Rhinos have been around for more than 50 million years, yet humans seem hell-bent on wiping them off the face of the earth forever. Rhinos are being brutally murdered for their horns and are so endangered that they will soon be extinct.
Today, September 22, is World Rhino Day – a day we celebrate rhinos and generate awareness of their dreadful situation. The cruelty rhinos are up against is overwhelming. The white rhino is near threatened and the black rhino is critically endangered because of poaching.
South Africa is home to most remaining rhino and on average one rhino is killed every 15 hours. Most illegal activity occurs in the Kruger National Park, a protected area. At the root of the rhino crisis is the ridiculous belief that rhino horn contains healing power. It is this myth that is driving poaching.
Demand for rhino horn has skyrocketed in Vietnam where powdered horn is touted as both a hangover cure and a cancer treatment despite having absolutely no proven medicinal benefits. South Africa has been the focal point of poaching because it has the largest population of rhinos in the world.
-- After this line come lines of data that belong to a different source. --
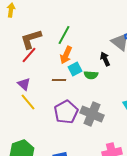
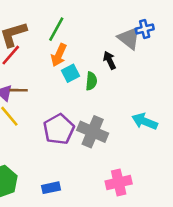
green semicircle: (91, 75) -> (91, 81), turned -88
brown line: (59, 80) -> (19, 90), moved

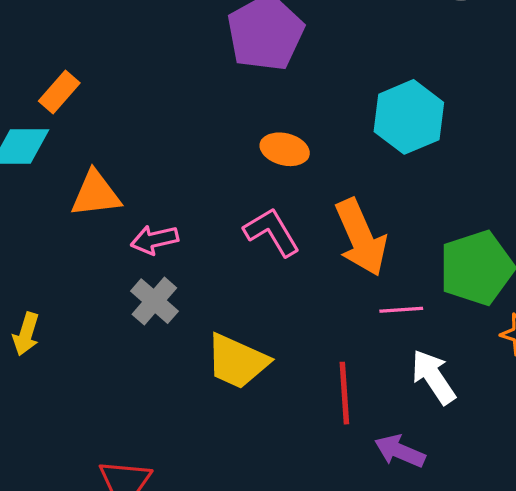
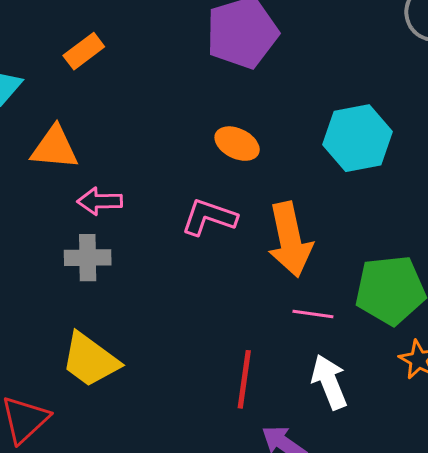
orange rectangle: (59, 92) -> (84, 51), moved
pink L-shape: (272, 232) -> (209, 217), turned -52
gray cross: (154, 301) -> (88, 258), turned 36
yellow trapezoid: (237, 361) -> (90, 360), moved

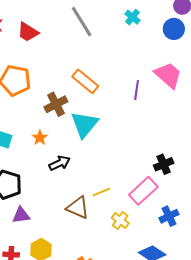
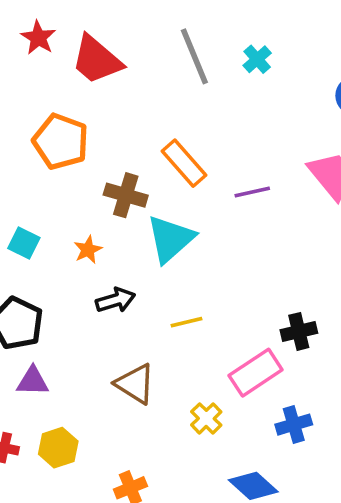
cyan cross: (132, 17) -> (257, 59), moved
red trapezoid: (28, 32) -> (97, 60), size x1.4
purple line: (137, 90) -> (252, 192), moved, turned 60
brown cross: (56, 104) -> (126, 195), turned 35
yellow line: (101, 192) -> (186, 322), moved

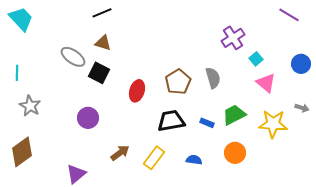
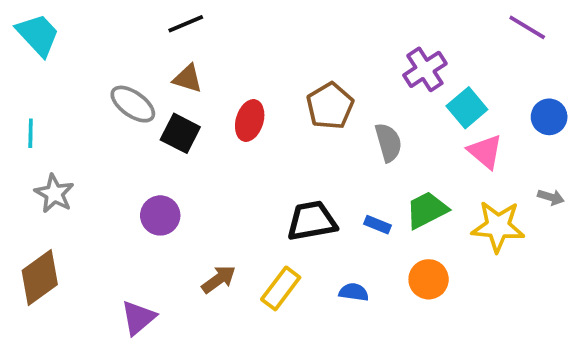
cyan square: (256, 59) -> (467, 108), size x1.5
brown pentagon: (178, 82) -> (330, 106), moved
red ellipse: (137, 91) -> (250, 121), moved

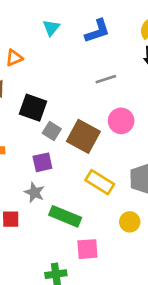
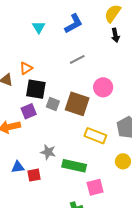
orange triangle: (14, 58) -> (26, 68), moved
gray line: (106, 79) -> (77, 59), moved
purple square: (42, 162) -> (29, 111), moved

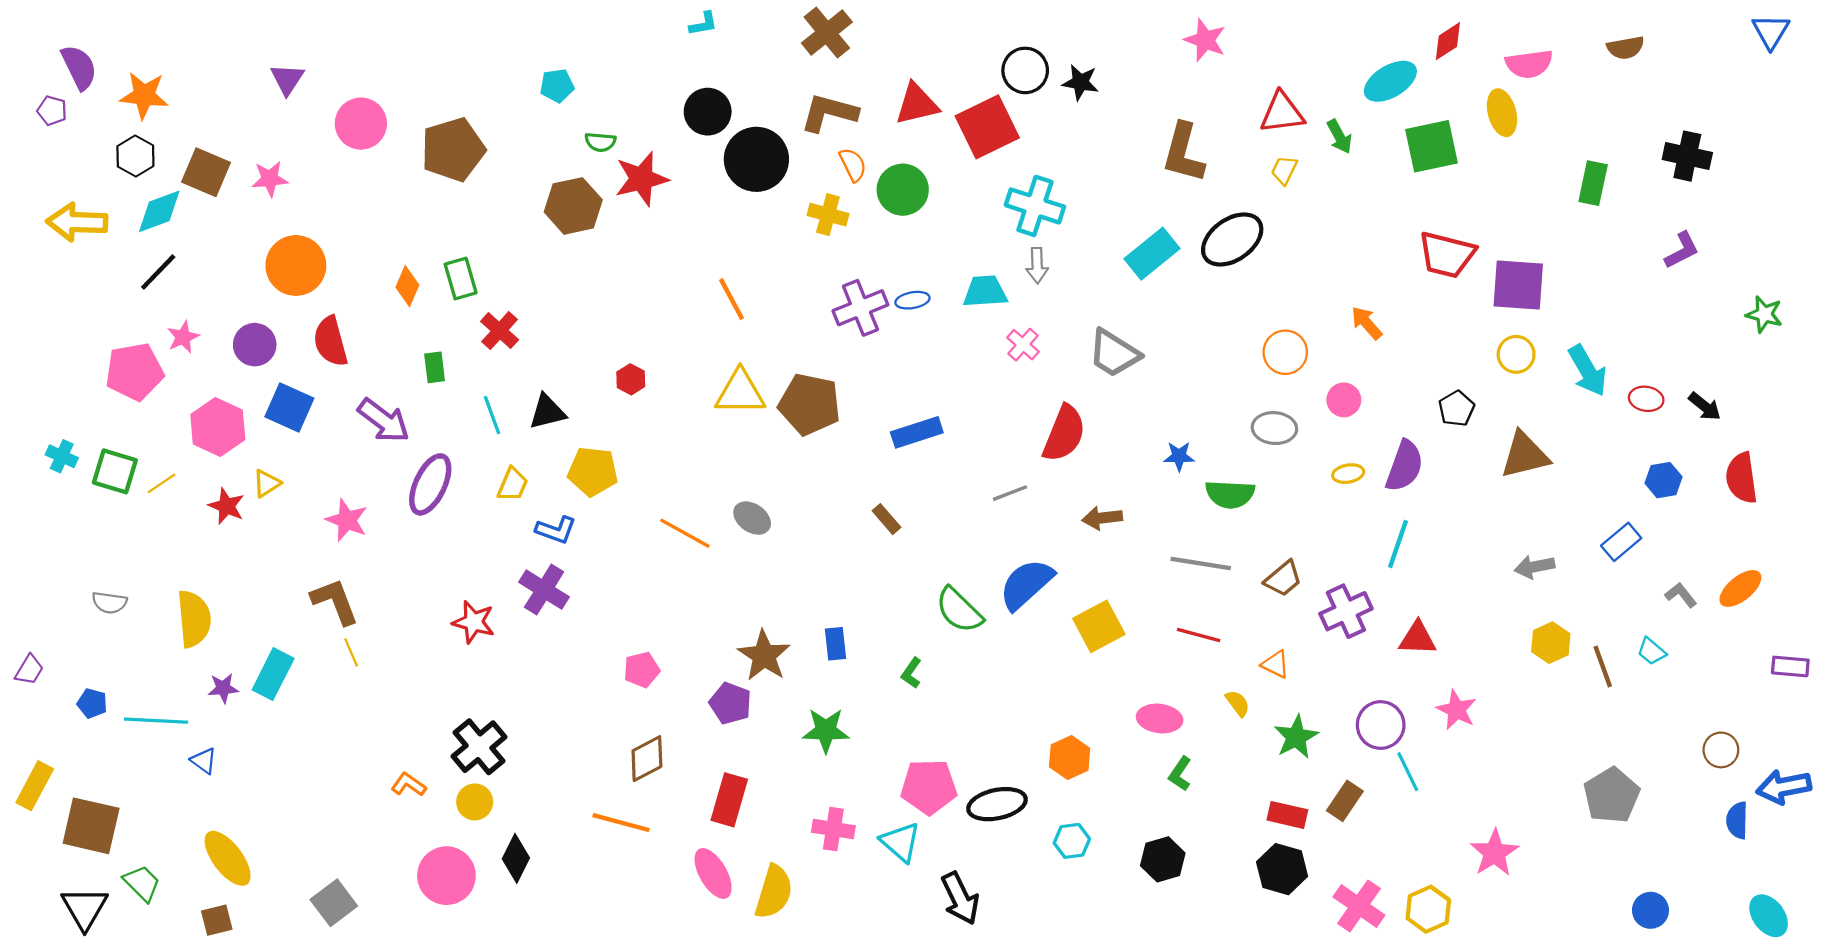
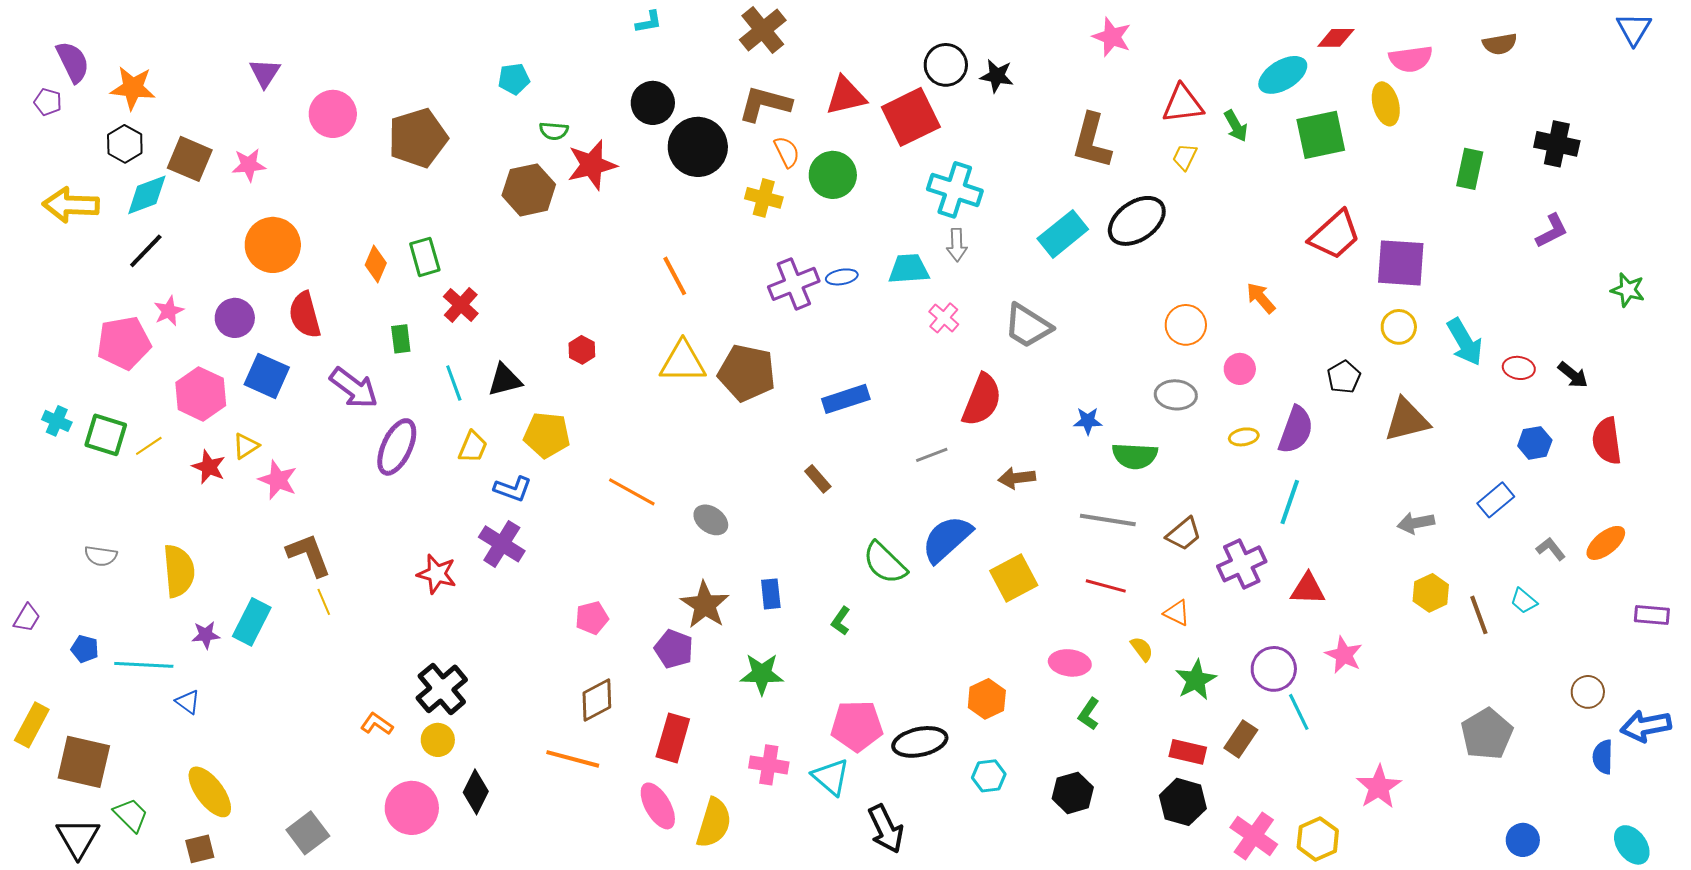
red diamond: (1448, 41) -> (1336, 38), turned 33
red trapezoid: (1447, 255) -> (1335, 235), turned -56
gray ellipse: (752, 518) -> (711, 520), moved
pink star: (347, 520) -> (278, 480), moved

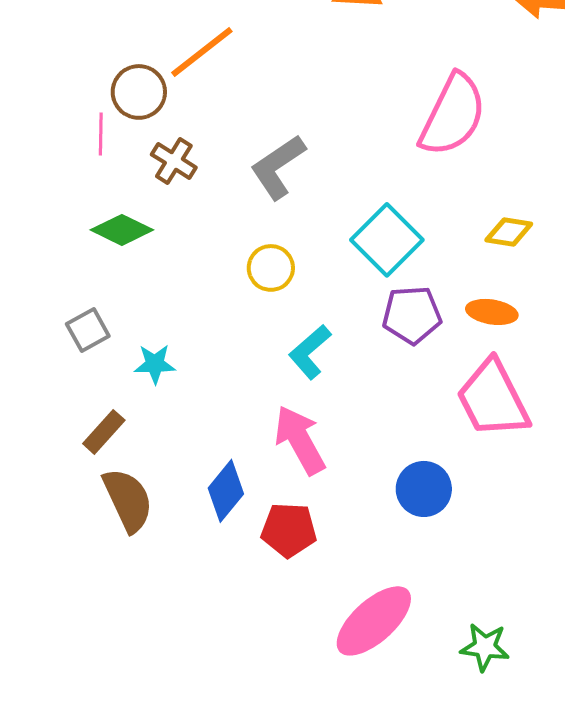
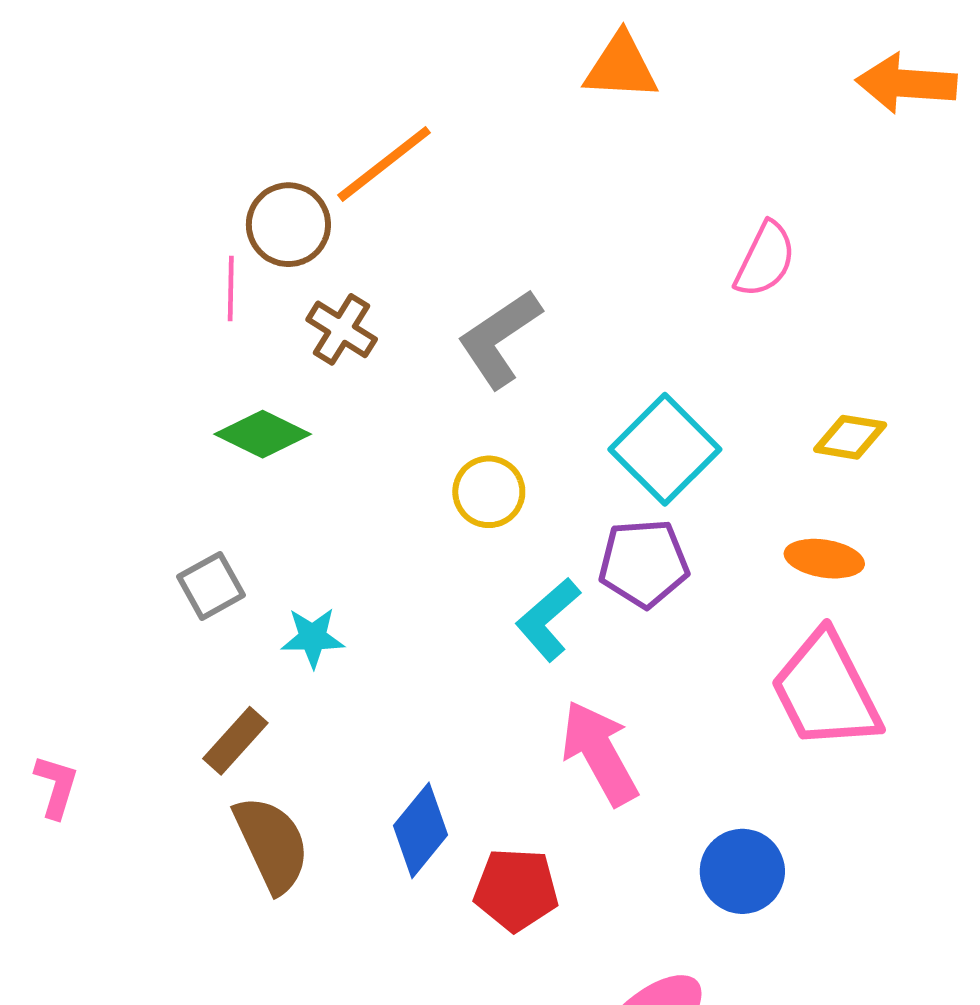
pink semicircle: (453, 115) -> (765, 260), size x0.6
purple pentagon: (412, 315) -> (644, 563), moved
pink arrow: (300, 440) -> (600, 753), moved
blue circle: (424, 489) -> (742, 871), moved

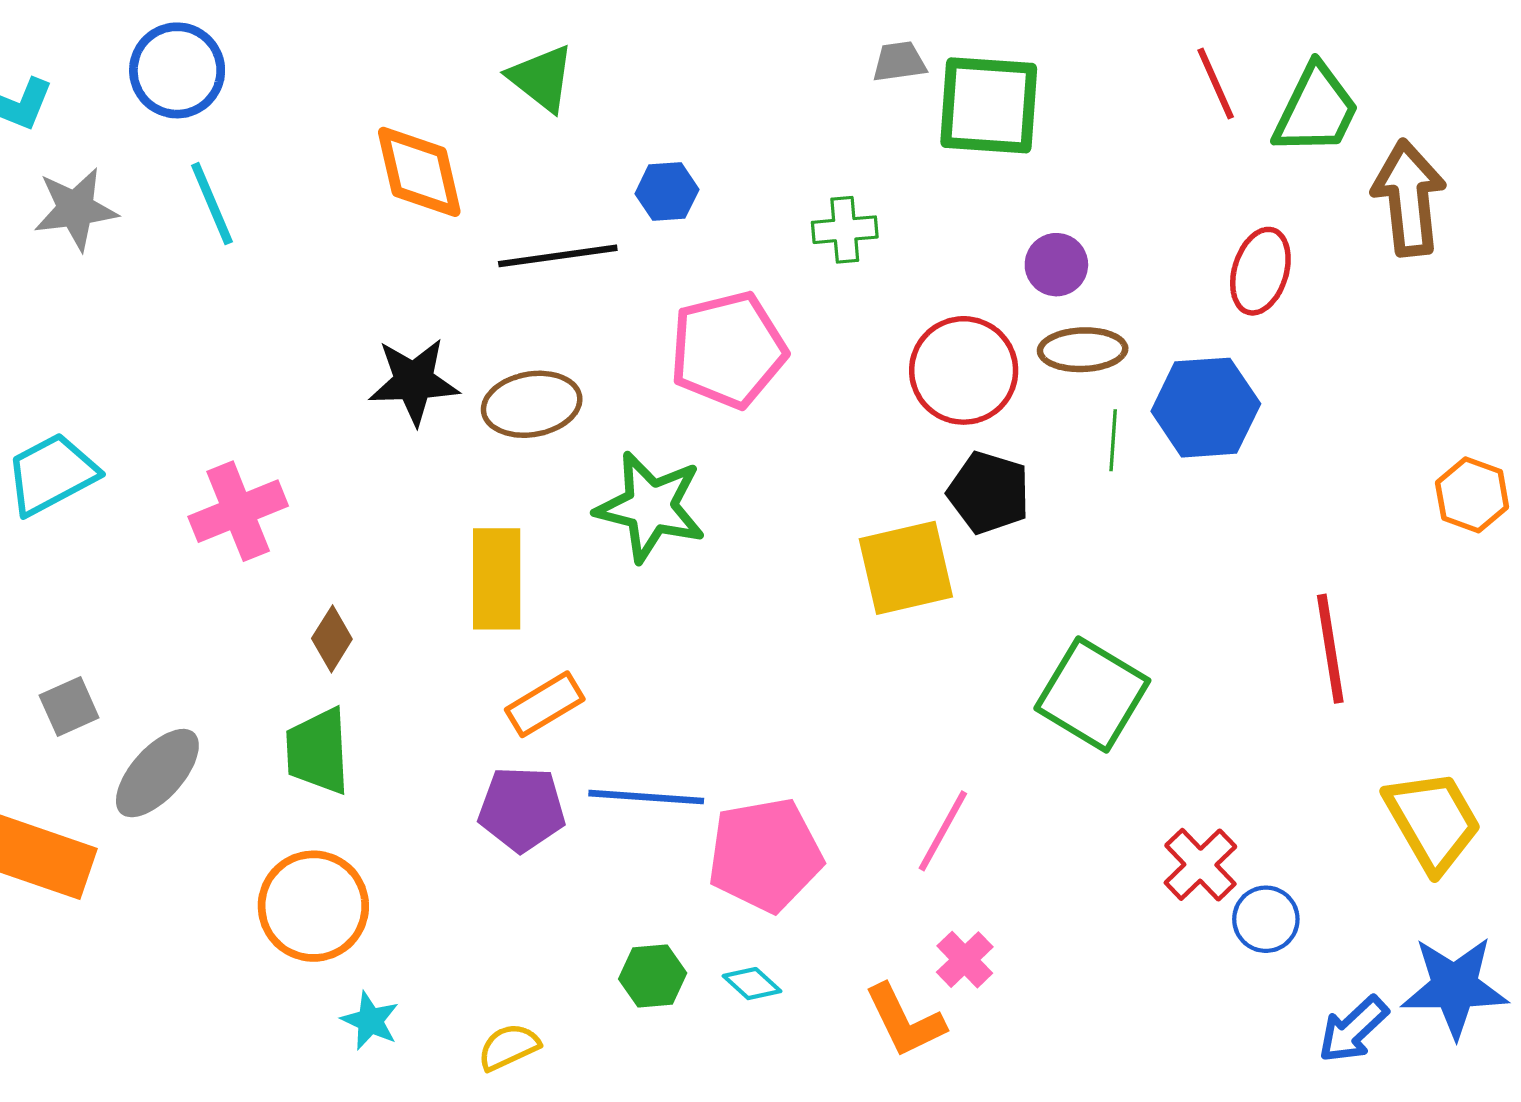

While law enforcement efforts are growing, it’s still incredibly challenging to shield rhinos from poachers who are highly organized and use sophisticated methods. Reflecting over the last few years to where South Africa is today, some progress has been made but it is not nearly enough to save rhinos from being wiped out.
The number of rhinos poached in Africa has increased by almost 9,000% since 2017. High-level corruption, organized crime, apathy and indifference, inter-agency politics, lack of leadership, co-ordination, capacity, skills, or resources are just some of the bigger challenges facing those dedicated environmental crime investigators committed to disrupting and dismantling the poaching syndicates.
“We urge governments to improve international and local laws to stop the illegal flow of rhino horn trading, invest in more protection on the ground, and commit to protecting rhinos in the wild,” said David Barritt of Network for Animals (NFA).